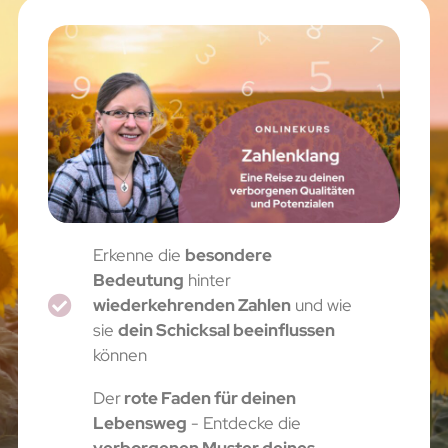
Erkenne die
besondere
Bedeutung
hinter
wiederkehrenden Zahlen
und wie
sie
dein Schicksal beeinflussen
können
Der
rote Faden für deinen
Lebensweg
- Entdecke die
verborgenen Muster deines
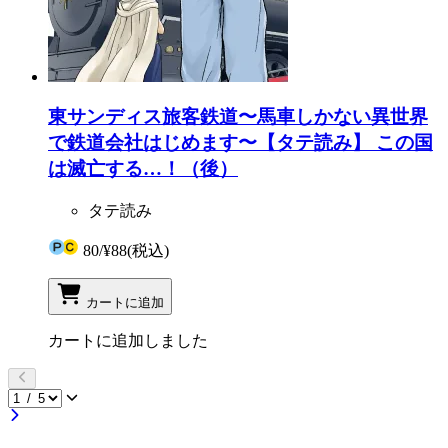
東サンディス旅客鉄道〜馬車しかない異世界
で鉄道会社はじめます〜【タテ読み】 この国
は滅亡する…！（後）
タテ読み
80
/
¥88
(税込)
カートに追加
カートに追加しました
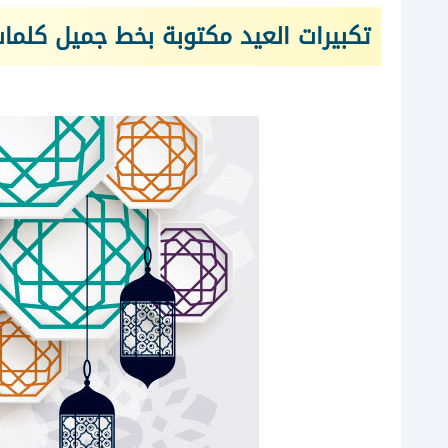
تكبيرات العيد مكتوبة بخط جميل كلمات تك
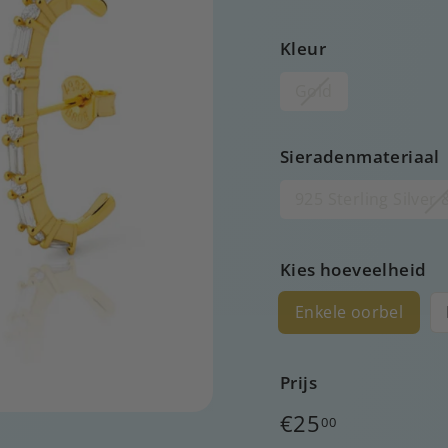
Kleur
Gold
Sieradenmateriaal
925 Sterling Silver
Kies hoeveelheid
Enkele oorbel
Prijs
Normale
€25
00
prijs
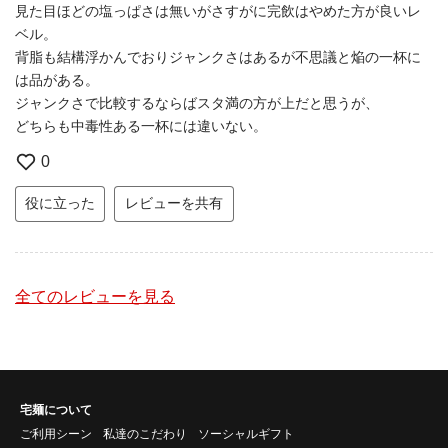
見た目ほどの塩っぱさは無いがさすがに完飲はやめた方が良いレ
ベル。
背脂も結構浮かんでおりジャンクさはあるが不思議と焔の一杯に
は品がある。
ジャンクさで比較するならばスタ満の方が上だと思うが、
どちらも中毒性ある一杯には違いない。
0
役に立った
レビューを共有
全てのレビューを見る
宅麺について
ご利用シーン
私達のこだわり
ソーシャルギフト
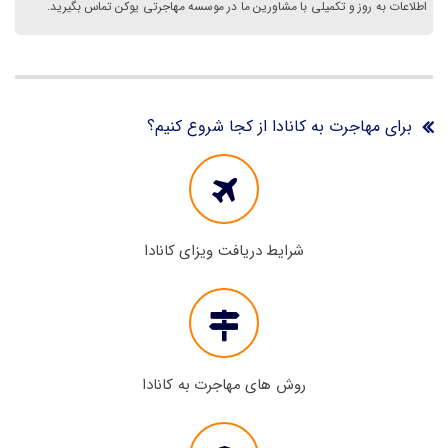
اطلاعات به روز و تکمیلی با مشاورین ما در موسسه مهاجرتی یوکن تماس بگیرید.
برای مهاجرت به کانادا از کجا شروع کنیم؟
شرایط دریافت ویزای کانادا
روش های مهاجرت به کانادا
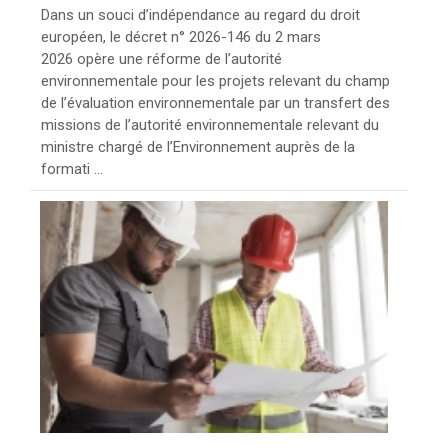
Dans un souci d’indépendance au regard du droit
européen, le décret n° 2026-146 du 2 mars
2026 opère une réforme de l’autorité
environnementale pour les projets relevant du champ
de l’évaluation environnementale par un transfert des
missions de l’autorité environnementale relevant du
ministre chargé de l’Environnement auprès de la
formati ...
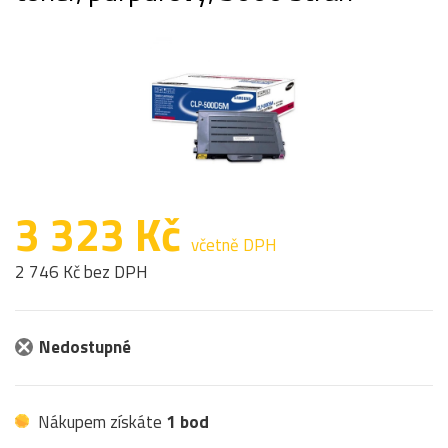
3 323 Kč
včetně DPH
2 746 Kč bez DPH
Nedostupné
Nákupem získáte
1 bod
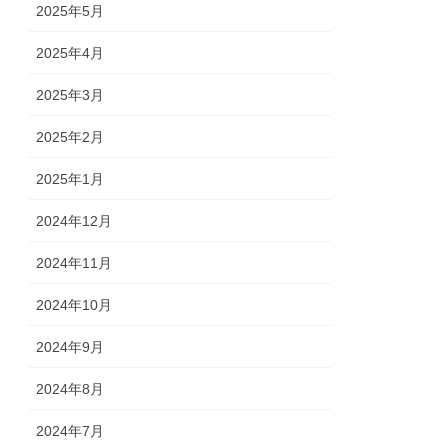
2025年5月
2025年4月
2025年3月
2025年2月
2025年1月
2024年12月
2024年11月
2024年10月
2024年9月
2024年8月
2024年7月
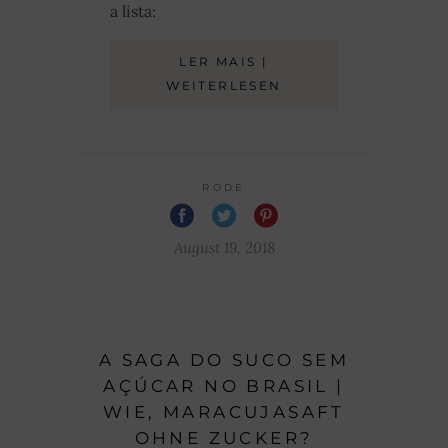
a lista:
LER MAIS |
WEITERLESEN
RODE
August 19, 2018
A SAGA DO SUCO SEM
AÇÚCAR NO BRASIL |
WIE, MARACUJASAFT
OHNE ZUCKER?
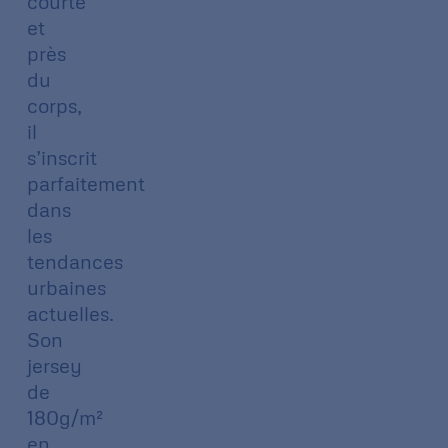
courte
et
près
du
corps,
il
s’inscrit
parfaitement
dans
les
tendances
urbaines
actuelles.
Son
jersey
de
180g/m²
en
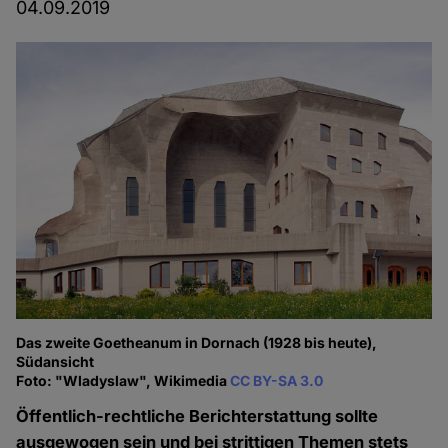
04.09.2019
Das zweite Goetheanum in Dornach (1928 bis heute),
Südansicht
Foto: "Wladyslaw", Wikimedia
CC BY-SA 3.0
Öffentlich-rechtliche Berichterstattung sollte
ausgewogen sein und bei strittigen Themen stets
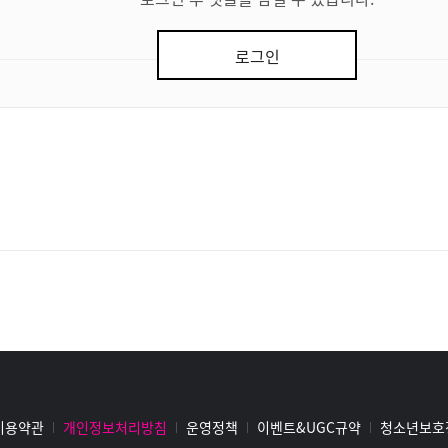
로그인
이용약관
개인정보처리방침
운영정책
이벤트&UGC규약
청소년보호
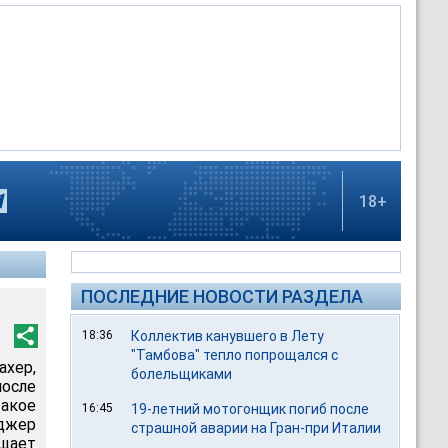
18+
ПОСЛЕДНИЕ НОВОСТИ РАЗДЕЛА
18:36
Коллектив канувшего в Лету
"Тамбова" тепло попрощался с
хер,
болельщиками
осле
такое
16:45
19-летний мотогонщик погиб после
джер
страшной аварии на Гран-при Италии
щает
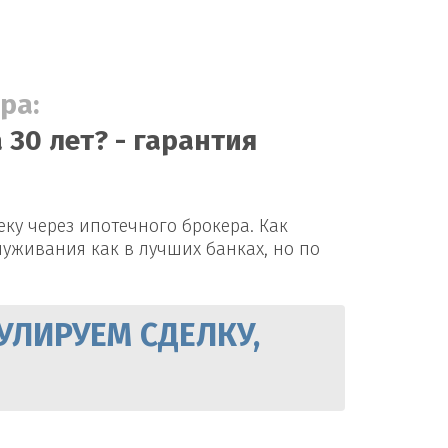
ра:
30 лет? - гарантия
ку через ипотечного брокера. Как
луживания как в лучших банках, но по
УЛИРУЕМ СДЕЛКУ,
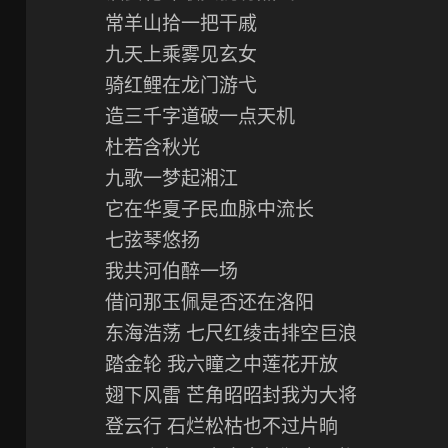
常羊山拾一把干戚
九天上乘雾见玄女
骑红鲤在龙门游弋
造三千字道破一点天机
杜若含秋光
九歌一梦起湘江
它在华夏子民血脉中流长
七弦琴悠扬
我共河伯醉一场
借问那玉佩是否还在洛阳
东海浩荡 七尺红绫击排空巨浪
踏金轮 我六瞳之中莲花开放
翅下风雷 芒角昭昭封我为大将
登云行 石烂松枯也不过片晌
+ + + +
▶ _Required work_: Go to the line that contains "CC BY-SA 3.0" and copy exactly from there through the last line of the records above, both included. Omit pictures.

▶ _Your solution_:
CC BY-SA 3.0
Öffentlich-rechtliche Berichterstattung sollte
ausgewogen sein und bei strittigen Themen stets
로그인
이용약관
개인정보처리방침
운영정책
이벤트&UGC규약
청소년보호
18+
ПОСЛЕДНИЕ НОВОСТИ РАЗДЕЛА
18:36
Коллектив канувшего в Лету
"Тамбова" тепло попрощался с
хер,
болельщиками
осле
такое
16:45
19-летний мотогонщик погиб после
джер
страшной аварии на Гран-при Италии
щает
ра:
30 лет? - гарантия
ку через ипотечного брокера. Как
луживания как в лучших банках, но по
УЛИРУЕМ СДЕЛКУ,
常羊山拾一把干戚
九天上乘雾见玄女
骑红鲤在龙门游弋
造三千字道破一点天机
杜若含秋光
九歌一梦起湘江
它在华夏子民血脉中流长
七弦琴悠扬
我共河伯醉一场
借问那玉佩是否还在洛阳
东海浩荡 七尺红绫击排空巨浪
踏金轮 我六瞳之中莲花开放
翅下风雷 芒角昭昭封我为大将
登云行 石烂松枯也不过片晌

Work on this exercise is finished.